Figma as source of truth

The system uses two canonical Figma files. The Design Tokens file holds every variable, text style, and colour swatch — organised into Primitive and Semantic sections that mirror the CSS custom property structure. The Design System file holds all 23 components organised in Figma sections, each with descriptions the MCP can read.

This separation matters for agents. When the agent needs to audit token coverage, it reads the Tokens file. When it needs to understand a component's API, it reads the Design System file. The agent knows which file to query because the architecture is explicit — not a single monolithic file where everything is mixed together.

Results

  • 468 — tokens synced between code and Figma
  • 23 — components with machine-readable descriptions
  • 9 — unused tokens found and removed by agent
  • 4 — autonomous agent workflows validated

What I learned

The biggest lesson: quality becomes measurable. When every token has a semantic name, every component has a description, and every Figma variable maps to a CSS custom property, an agent can audit the entire system and tell you exactly where the gaps are. "Design system health" stops being a feeling and starts being a number.

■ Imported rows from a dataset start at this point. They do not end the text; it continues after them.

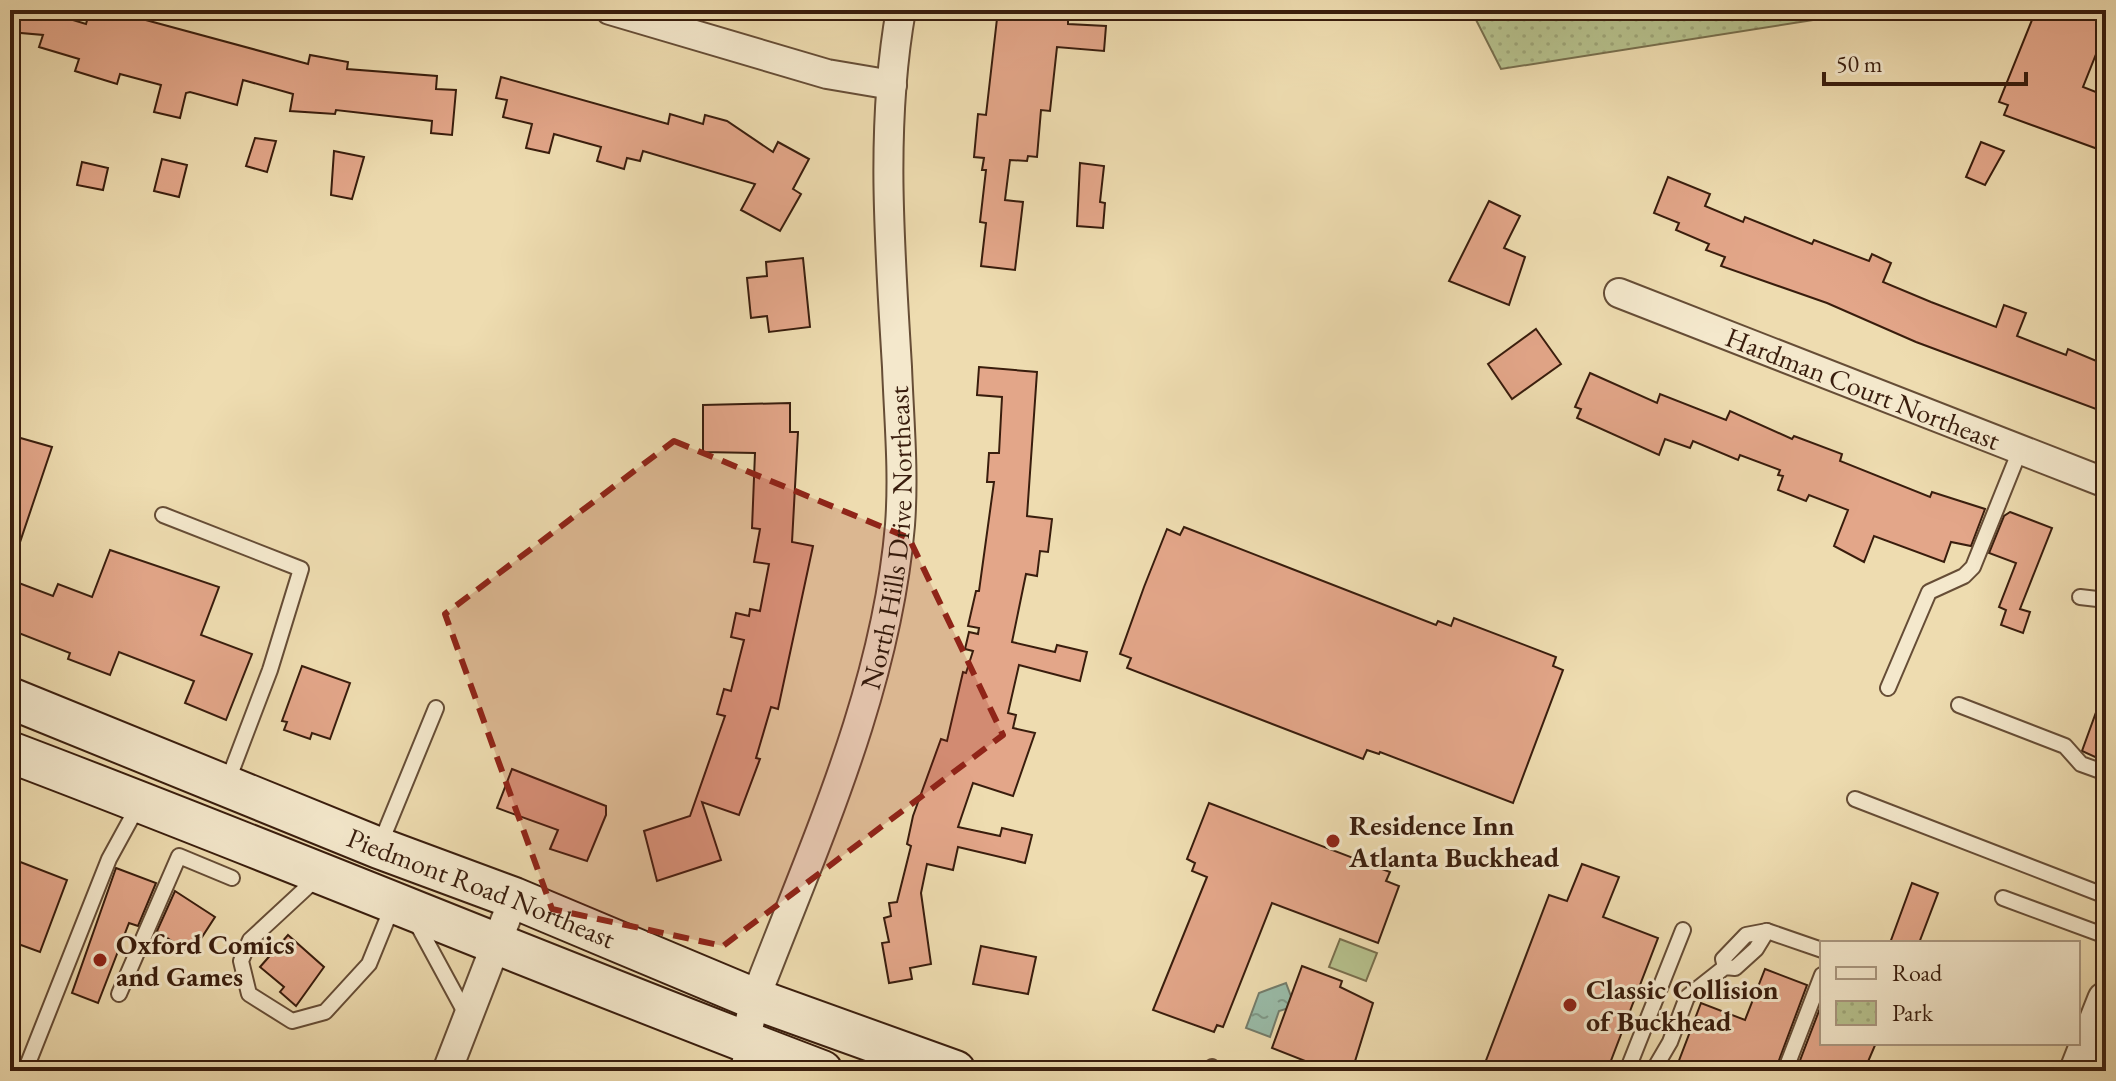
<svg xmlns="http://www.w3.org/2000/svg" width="2116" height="1081" font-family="'EB Garamond',serif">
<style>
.green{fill:#b6c18d;stroke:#786f4d;stroke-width:2}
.park{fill:url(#park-dots);stroke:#786f4d;stroke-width:2}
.water{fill:url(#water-ripples);stroke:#737c6b;stroke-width:2}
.building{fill:#e3a689;stroke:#391d0d;stroke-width:2}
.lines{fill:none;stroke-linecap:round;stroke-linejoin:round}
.service-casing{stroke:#664d36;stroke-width:18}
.minor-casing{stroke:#664d36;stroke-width:32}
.tertiary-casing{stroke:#664d36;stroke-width:40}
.secondary-casing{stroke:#391d0d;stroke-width:44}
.service{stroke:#f4e8cc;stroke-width:14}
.minor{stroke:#f4e8cc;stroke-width:28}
.tertiary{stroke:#f4e8cc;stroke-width:36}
.secondary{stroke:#f4e8cc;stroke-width:40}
.marked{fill:#8f2418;fill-opacity:0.2;stroke:#8f2418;stroke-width:6;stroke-dasharray:16 10;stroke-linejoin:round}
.poi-dot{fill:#8f2418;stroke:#f4e8cc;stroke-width:3}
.labels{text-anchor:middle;stroke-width:6;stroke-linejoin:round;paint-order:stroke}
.street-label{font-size:28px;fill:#391d0d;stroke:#f4e8cc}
.poi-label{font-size:28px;font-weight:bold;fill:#391d0d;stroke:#f4e8cc;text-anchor:start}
</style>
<defs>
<pattern id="park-dots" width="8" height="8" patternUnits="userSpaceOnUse" patternTransform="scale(2)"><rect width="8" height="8" fill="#b6c18d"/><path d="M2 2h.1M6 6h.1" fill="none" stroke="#9da578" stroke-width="1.8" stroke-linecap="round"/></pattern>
<pattern id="water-ripples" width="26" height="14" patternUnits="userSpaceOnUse" patternTransform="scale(2)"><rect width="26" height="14" fill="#99bca9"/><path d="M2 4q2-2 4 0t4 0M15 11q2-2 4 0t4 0" fill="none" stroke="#7e9888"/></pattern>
</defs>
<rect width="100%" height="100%" fill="#eedcb0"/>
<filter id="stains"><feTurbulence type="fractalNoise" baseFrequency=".0025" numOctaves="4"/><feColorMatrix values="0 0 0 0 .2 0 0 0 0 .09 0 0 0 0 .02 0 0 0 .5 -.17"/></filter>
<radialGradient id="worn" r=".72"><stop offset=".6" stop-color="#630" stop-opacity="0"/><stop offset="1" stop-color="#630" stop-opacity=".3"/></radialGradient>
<!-- green -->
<polygon class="green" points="1340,939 1377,953 1366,981 1329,967"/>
<!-- park -->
<polygon class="park" points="1471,10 1877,10 1501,69"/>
<!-- water -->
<polygon class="water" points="1286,983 1292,999 1289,1008 1279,1011 1270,1037 1246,1028 1259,993"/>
<!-- building -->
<g class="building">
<polygon points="10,10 40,10 86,24 90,10 127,10 143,15 142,19 308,64 310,55 348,62 347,69 437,76 436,89 456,90 452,135 431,133 432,121 336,110 335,114 290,111 293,94 243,80 237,105 190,92 186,93 180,118 154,112 161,85 120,74 117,84 75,71 79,59 39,47 43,35 10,32"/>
<polygon points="998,10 1068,10 1068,24 1106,26 1104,51 1057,47 1050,111 1041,110 1037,157 1028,156 1027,161 1010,160 1005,200 1023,202 1015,270 981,266 986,223 980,222 986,170 982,170 984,158 974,157 978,114 986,115"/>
<polygon points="2036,10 2106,10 2106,29 2083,87 2106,96 2106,152 2004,115 2008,105 1999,102"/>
<polygon points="501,77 668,124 670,114 703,124 705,115 727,121 773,152 778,142 809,159 793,189 801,194 780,231 741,210 755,184 643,151 640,161 627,158 624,169 597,161 601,147 554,134 549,153 526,148 532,124 503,117 507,100 496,98"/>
<polygon points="255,138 276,141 267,172 246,166"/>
<polygon points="1981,142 2004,151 1985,185 1966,177"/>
<polygon points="334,151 364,157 352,199 331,195"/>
<polygon points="162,159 187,165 179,197 154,191"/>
<polygon points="82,162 108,168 103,190 77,185"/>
<polygon points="1080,163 1104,166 1100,202 1105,203 1103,228 1077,226"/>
<polygon points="1668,177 1710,194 1705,206 1743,222 1745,217 1812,244 1814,240 1869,261 1872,254 1891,263 1883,282 1931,302 1996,327 2004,305 2026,313 2017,336 2066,355 2068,349 2106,365 2106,384 2096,409 1916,342 1827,303 1721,266 1725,257 1706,250 1709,244 1676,230 1679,223 1654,213"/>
<polygon points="1489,201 1520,216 1504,248 1525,257 1509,305 1449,281"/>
<polygon points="803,258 810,327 769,332 767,316 751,318 747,278 767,276 766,262"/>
<polygon points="1536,329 1561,364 1512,399 1488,364"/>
<polygon points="979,367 1037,372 1027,516 1052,519 1048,552 1040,551 1037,576 1026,574 1012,642 1055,652 1057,645 1087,652 1080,681 1019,665 1008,713 1016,715 1013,728 1035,733 1013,796 973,783 958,827 1000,836 1002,828 1032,835 1025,863 958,847 953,870 927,864 921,893 931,964 910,968 912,979 889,983 882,943 889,942 884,918 891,916 889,903 897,902 911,846 907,844 913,816 941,739 947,741 963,672 966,673 973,651 965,649 969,632 978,634 979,628 968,626 976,591 979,591 994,482 987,482 989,453 999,453 1002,397 977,395"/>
<polygon points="1590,373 1657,403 1660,394 1726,420 1730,411 1792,439 1794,436 1842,454 1840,461 1930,497 1932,492 1985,509 1971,546 1951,542 1944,562 1874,536 1864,562 1834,546 1848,510 1809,495 1806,501 1778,490 1783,476 1778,475 1780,470 1740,455 1738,460 1693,441 1690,448 1665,439 1659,455 1577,418 1581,409 1575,407"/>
<polygon points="790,403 790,432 798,432 792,542 813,546 778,709 771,707 756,758 760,759 739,815 702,802 721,860 657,881 644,831 690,816 725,716 717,714 724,689 731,691 744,640 731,637 736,613 749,616 750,609 760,611 769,564 754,562 760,529 752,528 755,453 703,452 703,405"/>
<polygon points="10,435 52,447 16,554 10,553"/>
<polygon points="2010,512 2052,528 2020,609 2030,612 2023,633 2001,625 2006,610 1999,607 2016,563 1989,553 2004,516"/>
<polygon points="1184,527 1436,625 1438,621 1451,626 1454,618 1556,657 1553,666 1563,670 1513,803 1380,752 1379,754 1367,750 1363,759 1127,668 1131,658 1120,654 1144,587 1167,529 1180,535"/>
<polygon points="110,550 219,587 201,635 252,654 226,720 185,703 194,681 119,652 110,675 68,659 70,653 16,632 18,627 10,625 10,606 19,583 53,596 58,584 92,597"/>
<polygon points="302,666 350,683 330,739 312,733 310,739 284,730 287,722 282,721"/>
<polygon points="2103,693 2106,694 2106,762 2082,751"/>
<polygon points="512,769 606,806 606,815 587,861 550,849 558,830 497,808"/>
<polygon points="1209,803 1390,872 1386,881 1399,886 1378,943 1272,903 1223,1027 1217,1025 1214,1032 1153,1010 1207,877 1192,871 1195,863 1187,859"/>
<polygon points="10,858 67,880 40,952 10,941"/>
<polygon points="1582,864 1619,877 1603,917 1658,938 1607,1071 1482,1071 1549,895 1567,901"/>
<polygon points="116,868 156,883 138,926 129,923 98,1003 72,993"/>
<polygon points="1912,883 1938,893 1919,943 1890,943"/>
<polygon points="175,891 215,917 191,954 157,931"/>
<polygon points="288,935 324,967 296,1006 280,992 284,987 260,967"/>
<polygon points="981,946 1036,957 1028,994 973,984"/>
<polygon points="1302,966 1342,981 1340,987 1373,1003 1352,1071 1310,1071 1313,1064 1272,1048"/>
<polygon points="1765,969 1807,985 1775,1071 1675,1071 1701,1003 1745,1020"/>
<polygon points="1822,1003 1822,1043 1876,1043 1864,1071 1796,1071"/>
</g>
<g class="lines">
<!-- service casing -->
<g class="service-casing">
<g id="service">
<polyline points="163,515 301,569 270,670 227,783"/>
<polyline points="2080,597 2106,600"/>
<polyline points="1888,688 1929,592 1964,576 1973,567 2020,450"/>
<polyline points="1959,705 2065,746 2081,764 2106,773"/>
<polyline points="1855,799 2106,896"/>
<polyline points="379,847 436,708"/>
<polyline points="318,877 250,940 241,961 249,994 292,1021 325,1012 369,964 393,905"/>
<polyline points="2003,898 2106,936"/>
<polyline points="416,922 467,1016"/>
<polyline points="1725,967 1723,959 1746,935 1767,931"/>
<polyline points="119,994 179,856 232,878"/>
<polyline points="25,1071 109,859 138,806"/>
<polyline points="737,1071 745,1042"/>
<polyline points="1210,1071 1212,1067"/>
<polyline points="1627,1071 1683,930"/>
<polyline points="1653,1071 1670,1042 1687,997 1725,967 1735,968 1756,949 1767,931 1822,950"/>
<polyline points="1785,1071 1822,975"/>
</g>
</g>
<!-- minor casing -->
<g class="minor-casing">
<g id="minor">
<polyline points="610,10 827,74 892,85"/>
<path id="s1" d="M 1619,293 L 2106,483"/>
<path id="s2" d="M 745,1042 L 755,999 C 814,845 886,691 900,525 C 904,472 899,420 897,367 C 890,249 880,127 901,10"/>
<polyline points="447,1071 514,898"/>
</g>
</g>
<!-- tertiary casing -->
<g class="tertiary-casing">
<polyline id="tertiary" points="2078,1071 2106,1000"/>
</g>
<!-- secondary casing -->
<g class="secondary-casing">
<g id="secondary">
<path id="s3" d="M 10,698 L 379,848 L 514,898 L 755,999 L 955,1071"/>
<path d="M 10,752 C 282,855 550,968 822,1071"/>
</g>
</g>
<!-- service -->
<use href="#service" class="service"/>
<!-- minor -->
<use href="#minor" class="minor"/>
<!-- tertiary -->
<use href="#tertiary" class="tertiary"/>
<!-- secondary -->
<use href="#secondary" class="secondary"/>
</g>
<!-- marked area -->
<path class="marked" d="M 674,441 L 909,538 L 1003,735 L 723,946 L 552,909 L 445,614 Z"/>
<!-- markers -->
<g class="poi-dot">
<circle cx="1333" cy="841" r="8"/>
<circle cx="100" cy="960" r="8"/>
<circle cx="1570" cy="1005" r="8"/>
</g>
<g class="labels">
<!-- street labels -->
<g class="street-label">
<text dy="10" stroke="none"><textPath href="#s1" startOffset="262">Hardman Court Northeast</textPath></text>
<text dy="10" stroke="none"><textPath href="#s2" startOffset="528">North Hills Drive Northeast</textPath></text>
<text dy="10" stroke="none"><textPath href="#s3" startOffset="508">Piedmont Road Northeast</textPath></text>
</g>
<!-- poi labels -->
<g class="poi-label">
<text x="1349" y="835">Residence Inn<tspan x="1349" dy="32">Atlanta Buckhead</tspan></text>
<text x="116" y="954">Oxford Comics<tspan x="116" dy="32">and Games</tspan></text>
<text x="1586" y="999">Classic Collision<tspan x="1586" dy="32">of Buckhead</tspan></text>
</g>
</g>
<!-- margin -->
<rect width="2116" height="1081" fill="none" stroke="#eedcb0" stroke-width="40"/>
<rect x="12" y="12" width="2092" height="1057" fill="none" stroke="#391d0d" stroke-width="4"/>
<rect x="20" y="20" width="2076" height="1041" fill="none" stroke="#391d0d" stroke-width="2"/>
<!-- legend -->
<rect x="1820" y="941" width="260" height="104" fill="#f4e8cc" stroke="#a99780" stroke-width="2"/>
<rect x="1836" y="967" width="40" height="12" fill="#f4e8cc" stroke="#a99780" stroke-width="2"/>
<text x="1892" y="981" font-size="24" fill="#391d0d">Road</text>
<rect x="1836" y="1001" width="40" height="24" fill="url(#park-dots)" stroke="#a99780" stroke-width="2"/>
<text x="1892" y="1021" font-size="24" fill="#391d0d">Park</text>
<!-- scale -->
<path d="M1824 72v12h202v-12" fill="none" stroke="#391d0d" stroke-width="4"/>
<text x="1836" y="72" font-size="24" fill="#391d0d" stroke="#f4e8cc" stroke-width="6" paint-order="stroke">50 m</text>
<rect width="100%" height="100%" filter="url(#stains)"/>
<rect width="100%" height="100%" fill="url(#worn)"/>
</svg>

The limitation I hit was Code Connect — Figma's official mapping between components and code files requires an Organisation plan. But the component descriptions effectively serve the same purpose for an agent: they document the file path, props, tokens, and behaviour. The system works without the enterprise tooling.

The risk Vallaure warns about is real: fast generic systems produce forgettable output. An agent assembling from a poorly crafted design system will produce bland interfaces. But an agent operating within a system that has visual intentionality — deliberate colour choices, considered typography scales, opinionated spacing — produces output that looks designed. The craft isn't in the assembly. It's in the vocabulary the agent assembles from.

The design system is no longer just documentation for developers. It's instructions for a machine. And the designer's job is to make those instructions worth following.